After a prolonged appeals process, the Bloemfontein Supreme Court of Appeal ruled in Matosa's favour in March 2001. The judge agreed with the trial court that Matosa and Mayekiso's testimony had not seemed wholly truthful but said that the state had not proved beyond a reasonable doubt that Matosa had intended to kill the cop when he pulled the gun's trigger. The judgement concluded that it was far more likely that Matosa had only intended to frighten the cop:If [the traffic cop] knew, as he repeatedly stated, that [Matosa's] gun could not fire because it was jammed, [Matosa], who as a former member of Umkhonto we Sizwe had had training in the use of handguns, must also have known it. If that is so, he could as a matter of logic, not have had the true intention to kill [the traffic cop]... It is almost inconceivable that [Matosa], even making every allowance for the possibility that he acted in the heat of the moment and in a burst of anger, could truly have intended to murder [the traffic cop] when the provocation was so inconsequential and the consequences potentially so disastrous.Matosa's attempted murder conviction was therefore set aside and commuted to a charge of wilfully pointing a firearm at the officer; he was sentenced to pay a R1,200 fine or serve 120 days' imprisonment, in addition to a R600 fine on the other, separate charge of brandishing a firearm.

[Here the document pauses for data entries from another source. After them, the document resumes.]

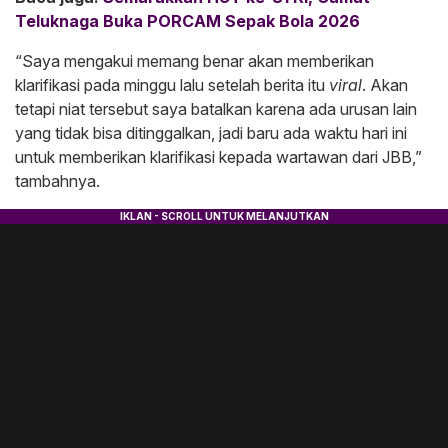
Teluknaga Buka PORCAM Sepak Bola 2026
“Saya mengakui memang benar akan memberikan
klarifikasi pada minggu lalu setelah berita itu
viral
. Akan
tetapi niat tersebut saya batalkan karena ada urusan lain
yang tidak bisa ditinggalkan, jadi baru ada waktu hari ini
untuk memberikan klarifikasi kepada wartawan dari JBB,”
tambahnya.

Matosa expressed delight at the judgement, saying, "This evil conspiracy against me has finally been defeated. This judgment has set me free."

=== Return to the Free State ANC: 2002–2008 ===
In July 2002, Matosa returned to the provincial leadership of the ANC when he was elected ANC Provincial Secretary, serving under Provincial Chairperson Magashule. Matosa and Magashule were viewed as having collaborated to win the election over incumbent Premier Winkie Direko, but, according to Matosa, their relationship deteriorated over the next several years as Magashule sought to "isolate" him politically. Nonetheless, at the end of his three-year term as Provincial Secretary in June 2005, Matosa was elected to deputise Magashule as ANC Deputy Provincial Chairperson, an office he held until the next provincial elective conference in 2008.

During that time, in the run-up to the ANC's 52nd National Conference, Matosa supported Tokyo Sexwale's unsuccessful campaign to be elected as ANC president. Sexwale sought to present himself as a compromise candidate amid the two frontrunners, incumbent Thabo Mbeki and his deputy Jacob Zuma. Matosa ran the Free State wing of Sexwale's campaign.

Matosa's term as Deputy Provincial Chairperson ended in July 2008. As his relationship with Magashule worsened, he was considered a possible candidate to challenge Magashule for the provincial chairmanship, but he did not ultimately stand.